The records that follow are to be repeated exactly, with no pictures carried over.

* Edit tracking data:
[Start of section]
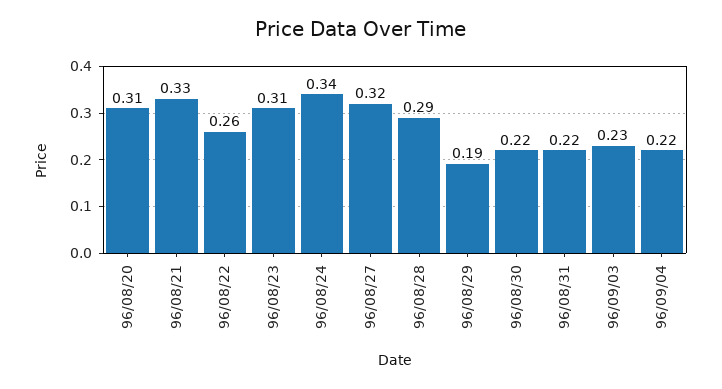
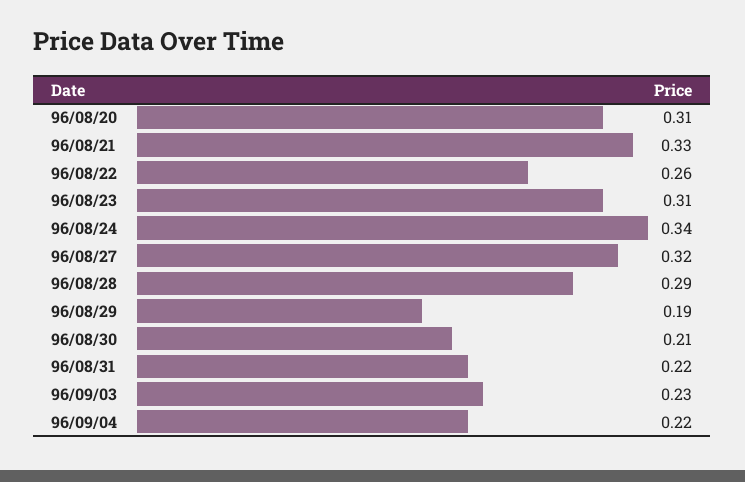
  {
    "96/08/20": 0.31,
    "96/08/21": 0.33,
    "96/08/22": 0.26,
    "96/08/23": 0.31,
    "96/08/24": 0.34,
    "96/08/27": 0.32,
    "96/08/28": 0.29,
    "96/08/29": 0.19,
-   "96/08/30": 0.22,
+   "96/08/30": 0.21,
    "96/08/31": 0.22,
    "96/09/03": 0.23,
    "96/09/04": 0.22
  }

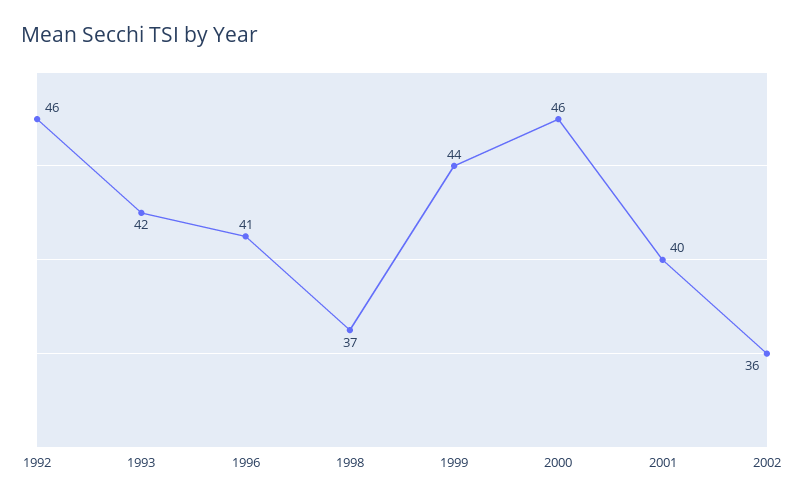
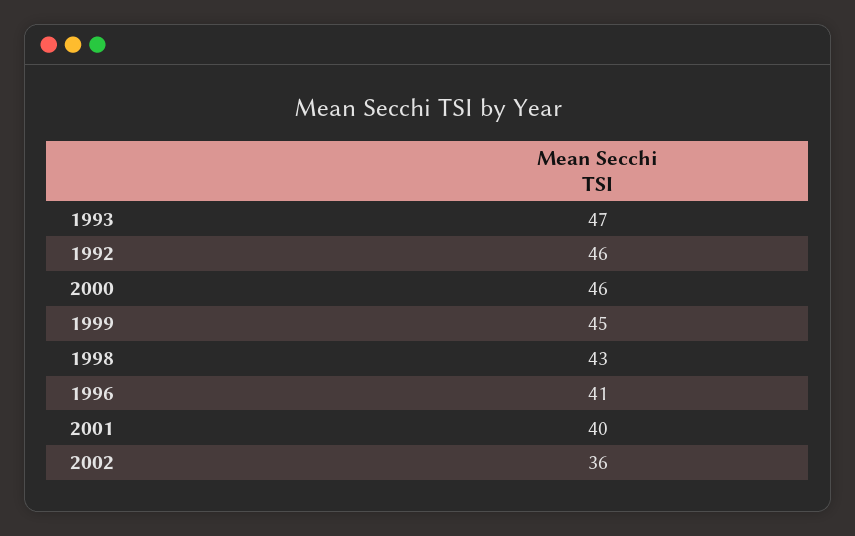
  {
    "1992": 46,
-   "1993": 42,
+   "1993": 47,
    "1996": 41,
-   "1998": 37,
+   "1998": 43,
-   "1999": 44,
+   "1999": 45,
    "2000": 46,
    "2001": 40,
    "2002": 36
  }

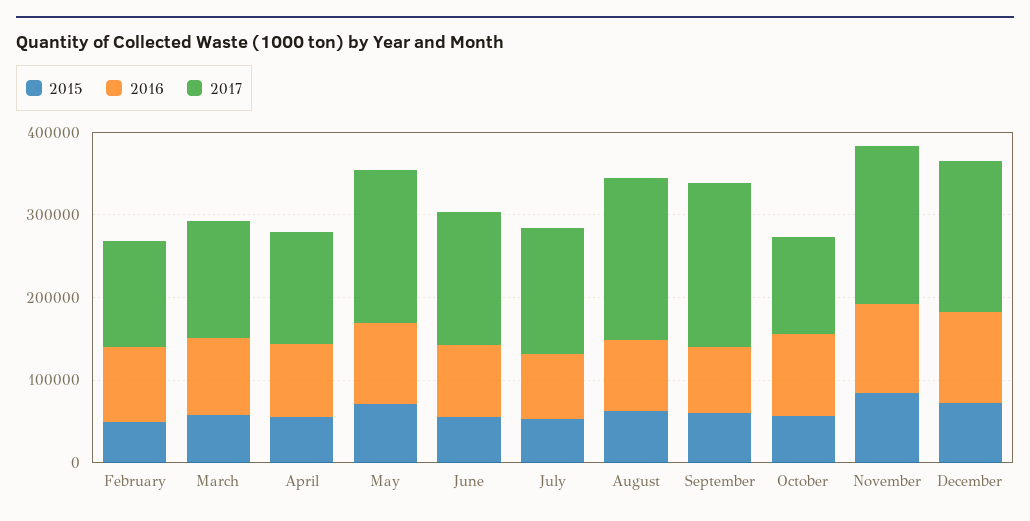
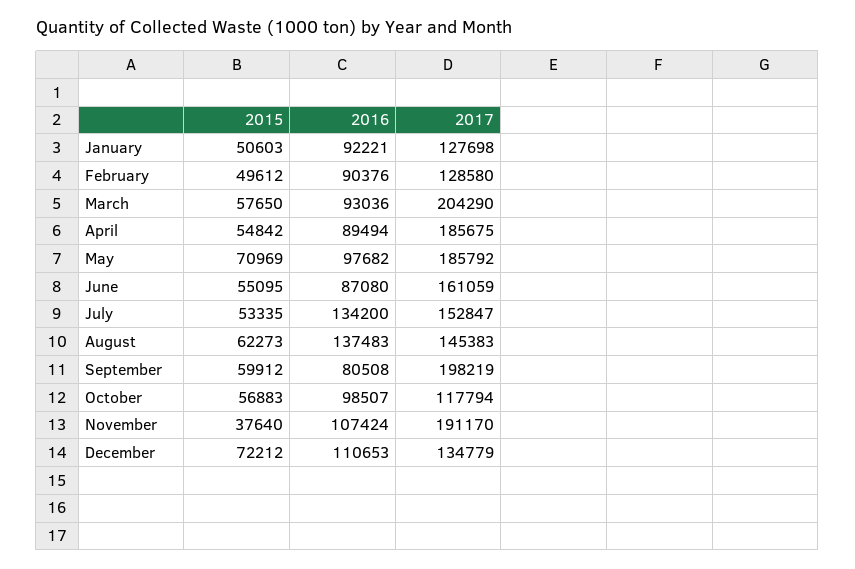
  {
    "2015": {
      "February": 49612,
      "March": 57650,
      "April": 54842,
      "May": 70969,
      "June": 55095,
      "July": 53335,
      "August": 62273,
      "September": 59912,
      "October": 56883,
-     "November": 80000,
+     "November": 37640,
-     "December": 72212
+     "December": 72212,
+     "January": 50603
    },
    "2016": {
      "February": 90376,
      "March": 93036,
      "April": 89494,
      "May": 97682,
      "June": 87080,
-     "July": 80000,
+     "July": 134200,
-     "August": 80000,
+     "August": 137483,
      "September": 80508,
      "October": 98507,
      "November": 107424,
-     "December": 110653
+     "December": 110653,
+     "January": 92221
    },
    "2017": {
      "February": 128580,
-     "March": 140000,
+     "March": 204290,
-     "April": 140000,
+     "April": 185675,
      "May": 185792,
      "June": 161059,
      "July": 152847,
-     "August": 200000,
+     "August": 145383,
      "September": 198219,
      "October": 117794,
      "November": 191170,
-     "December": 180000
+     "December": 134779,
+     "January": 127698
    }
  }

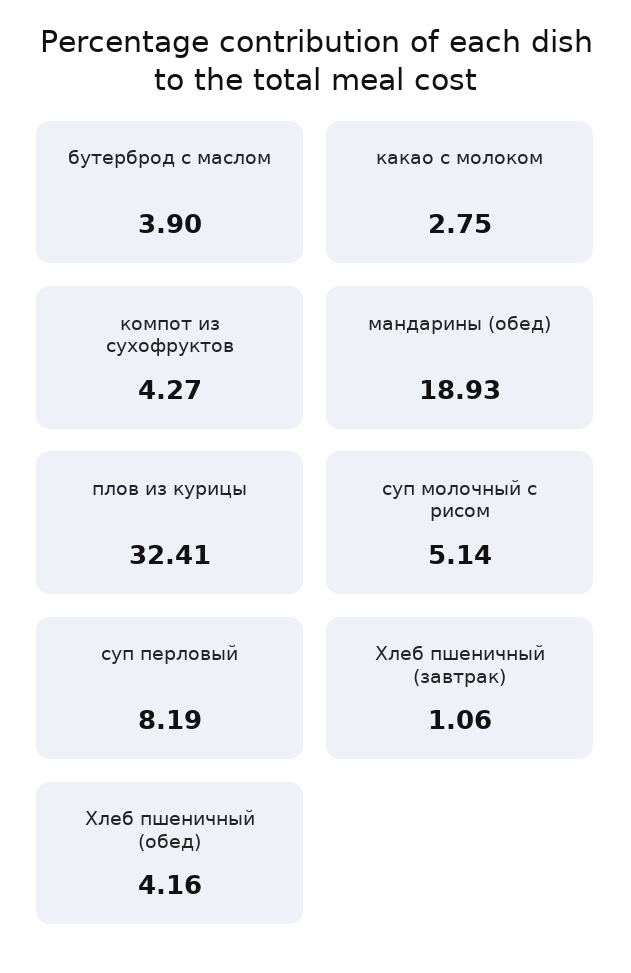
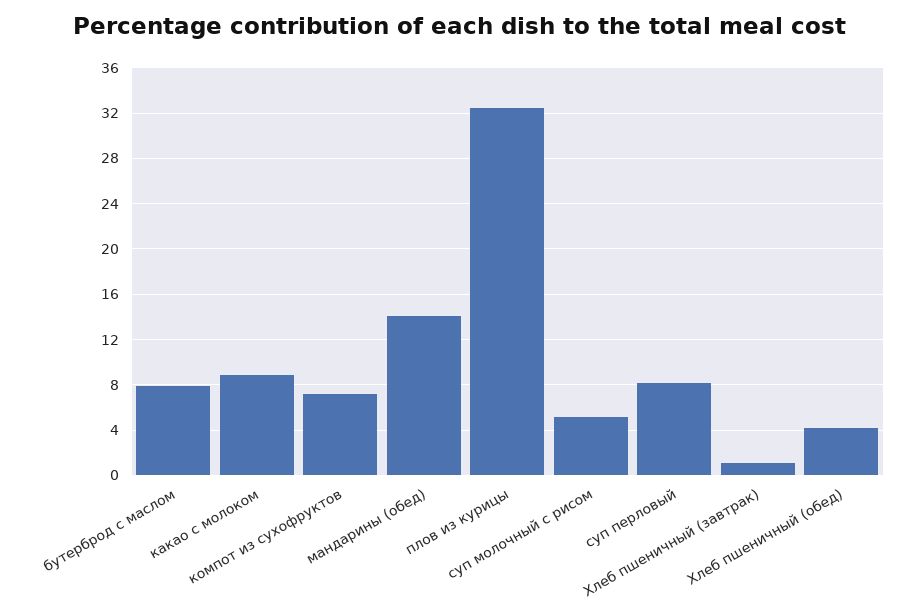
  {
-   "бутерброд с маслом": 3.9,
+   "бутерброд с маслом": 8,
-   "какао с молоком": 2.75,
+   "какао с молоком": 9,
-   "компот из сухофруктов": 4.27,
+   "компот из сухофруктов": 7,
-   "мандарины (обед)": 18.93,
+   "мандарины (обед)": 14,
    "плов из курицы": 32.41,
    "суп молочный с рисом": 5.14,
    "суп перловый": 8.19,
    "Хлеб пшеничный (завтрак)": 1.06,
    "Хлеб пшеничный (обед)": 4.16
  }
[End of section]
* Expected answer:
  {
    "96/08/20": 0.31,
    "96/08/21": 0.33,
    "96/08/22": 0.26,
    "96/08/23": 0.31,
    "96/08/24": 0.34,
    "96/08/27": 0.32,
    "96/08/28": 0.29,
    "96/08/29": 0.19,
-   "96/08/30": 0.22,
+   "96/08/30": 0.21,
    "96/08/31": 0.22,
    "96/09/03": 0.23,
    "96/09/04": 0.22
  }

  {
    "1992": 46,
-   "1993": 42,
+   "1993": 47,
    "1996": 41,
-   "1998": 37,
+   "1998": 43,
-   "1999": 44,
+   "1999": 45,
    "2000": 46,
    "2001": 40,
    "2002": 36
  }

  {
    "2015": {
      "February": 49612,
      "March": 57650,
      "April": 54842,
      "May": 70969,
      "June": 55095,
      "July": 53335,
      "August": 62273,
      "September": 59912,
      "October": 56883,
-     "November": 80000,
+     "November": 37640,
-     "December": 72212
+     "December": 72212,
+     "January": 50603
    },
    "2016": {
      "February": 90376,
      "March": 93036,
      "April": 89494,
      "May": 97682,
      "June": 87080,
-     "July": 80000,
+     "July": 134200,
-     "August": 80000,
+     "August": 137483,
      "September": 80508,
      "October": 98507,
      "November": 107424,
-     "December": 110653
+     "December": 110653,
+     "January": 92221
    },
    "2017": {
      "February": 128580,
-     "March": 140000,
+     "March": 204290,
-     "April": 140000,
+     "April": 185675,
      "May": 185792,
      "June": 161059,
      "July": 152847,
-     "August": 200000,
+     "August": 145383,
      "September": 198219,
      "October": 117794,
      "November": 191170,
-     "December": 180000
+     "December": 134779,
+     "January": 127698
    }
  }

  {
-   "бутерброд с маслом": 3.9,
+   "бутерброд с маслом": 8,
-   "какао с молоком": 2.75,
+   "какао с молоком": 9,
-   "компот из сухофруктов": 4.27,
+   "компот из сухофруктов": 7,
-   "мандарины (обед)": 18.93,
+   "мандарины (обед)": 14,
    "плов из курицы": 32.41,
    "суп молочный с рисом": 5.14,
    "суп перловый": 8.19,
    "Хлеб пшеничный (завтрак)": 1.06,
    "Хлеб пшеничный (обед)": 4.16
  }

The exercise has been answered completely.